Beginning at the line that contains "аг, о котором стоит подумать заранее." and finishing at the line that contains "脚：エンプレスフットSP赤 Lv7 127 強精珠ＳＰ", output the data below exactly. Include both end lines and no pictures.
*** Exercise material ***
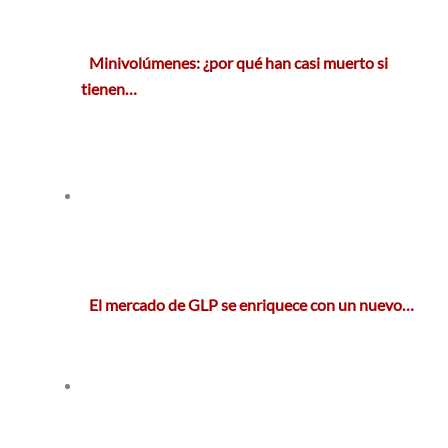
Minivolúmenes: ¿por qué han casi muerto si
tienen…
El mercado de GLP se enriquece con un nuevo…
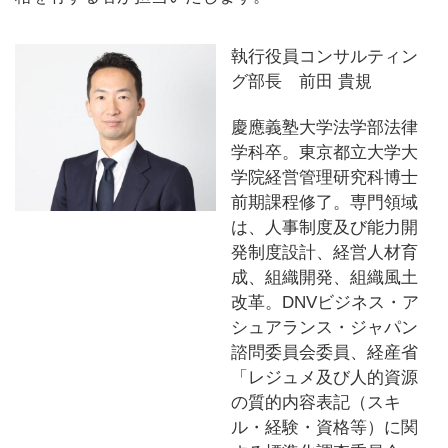
執行役員コンサルティン
グ部長 前田 貴規
慶應義塾大学法学部法律
学科卒。東京都立大学大
学院経営管理研究科博士
前期課程修了。専門領域
は、人事制度及び能力開
発制度設計、経営人材育
成、組織開発、組織風土
改革。DNVビジネス・ア
シュアランス・ジャパン
諮問委員会委員、経産省
「レジュメ及び人的資源
の質的内容表記（スキ
ル・経験・資格等）に関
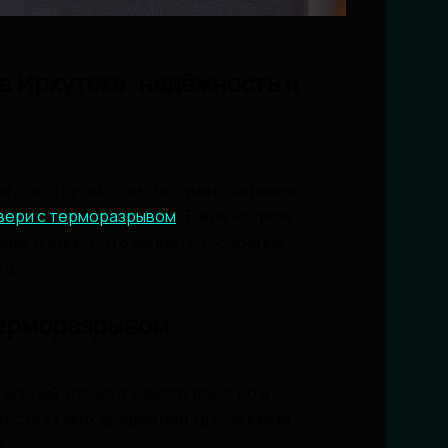
в Иркутске: надёжность и
аг, о котором стоит подумать заранее.
двери с терморазрывом
. Такие модели
шего жилья, что является особенно
та.
терморазрывом
тильный элемент вашего дома, но и
щества таких дверей перед обычными
:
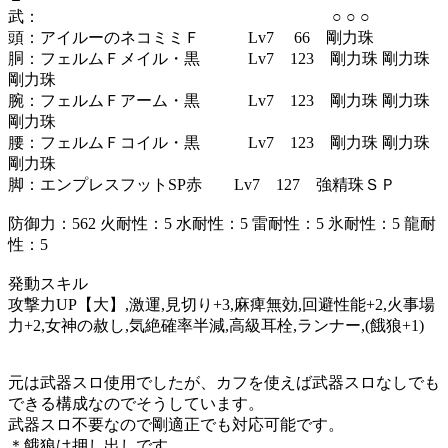
武： ○ ○ ○
頭：アイルーのネコミミＦ Lv7 66 剛力珠
胴：フェルムＦメイル・黒 Lv7 123 剛力珠 剛力珠
剛力珠
腕：フェルムＦアーム・黒 Lv7 123 剛力珠 剛力珠
剛力珠
腰：フェルムＦコイル・黒 Lv7 123 剛力珠 剛力珠
剛力珠
脚：エンプレスフットSP赤 Lv7 127 強精珠ＳＰ
防御力：562 火耐性：5 水耐性：5 雷耐性：5 氷耐性：5 龍耐
性：5
発動スキル
攻撃力UP【大】,激運,見切り+3,麻痺無効,回避性能+2,火事場
力+2,女神の赦し,気絶確率半減,高級耳栓,ランナー,(餓狼+1)
元は武器スロ使用でしたが、カフを使えば武器スロなしでも
できる構成なのでそうしています。
武器スロ不要なので剛適正でも対応可能です。
＊餓狼は押し出しです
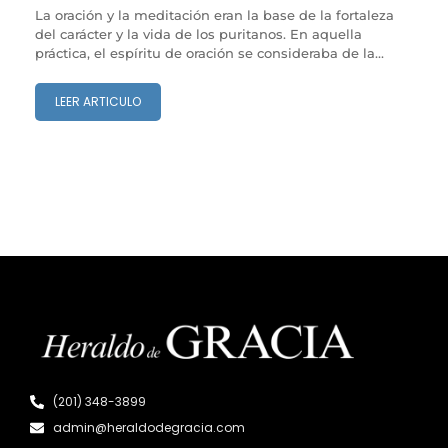
La oración y la meditación eran la base de la fortaleza
del carácter y la vida de los puritanos. En aquella
práctica, el espíritu de oración se consideraba de la...
LEER ARTICULO
(201) 348-3899
admin@heraldodegracia.com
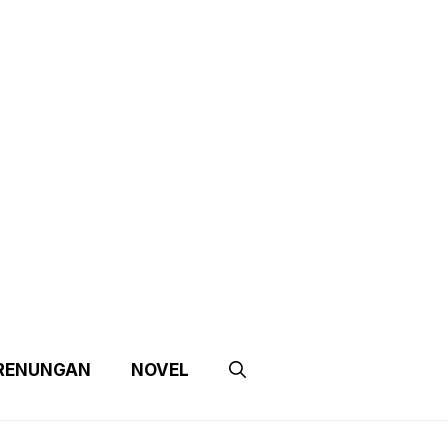
e
Contact Us
Partnership
RENUNGAN
NOVEL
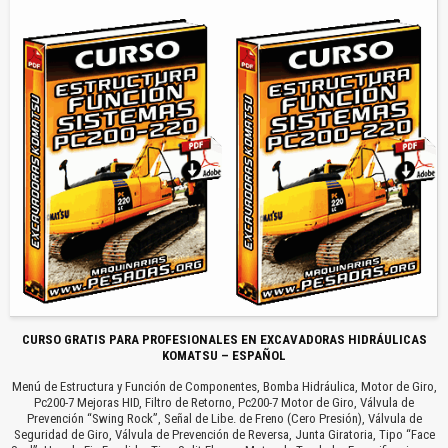
CURSO GRATIS PARA PROFESIONALES EN EXCAVADORAS HIDRÁULICAS
KOMATSU – ESPAÑOL
Menú de Estructura y Función de Componentes, Bomba Hidráulica, Motor de Giro,
Pc200-7 Mejoras HID, Filtro de Retorno, Pc200-7 Motor de Giro, Válvula de
Prevención “Swing Rock”, Señal de Libe. de Freno (Cero Presión), Válvula de
Seguridad de Giro, Válvula de Prevención de Reversa, Junta Giratoria, Tipo “Face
*** End of Exercise material ***
# Finished exercise
аг, о котором стоит подумать заранее.
двери с терморазрывом
. Такие модели
шего жилья, что является особенно
та.
терморазрывом
тильный элемент вашего дома, но и
щества таких дверей перед обычными
:
武： ○ ○ ○
頭：アイルーのネコミミＦ Lv7 66 剛力珠
胴：フェルムＦメイル・黒 Lv7 123 剛力珠 剛力珠
剛力珠
腕：フェルムＦアーム・黒 Lv7 123 剛力珠 剛力珠
剛力珠
腰：フェルムＦコイル・黒 Lv7 123 剛力珠 剛力珠
剛力珠
脚：エンプレスフットSP赤 Lv7 127 強精珠ＳＰ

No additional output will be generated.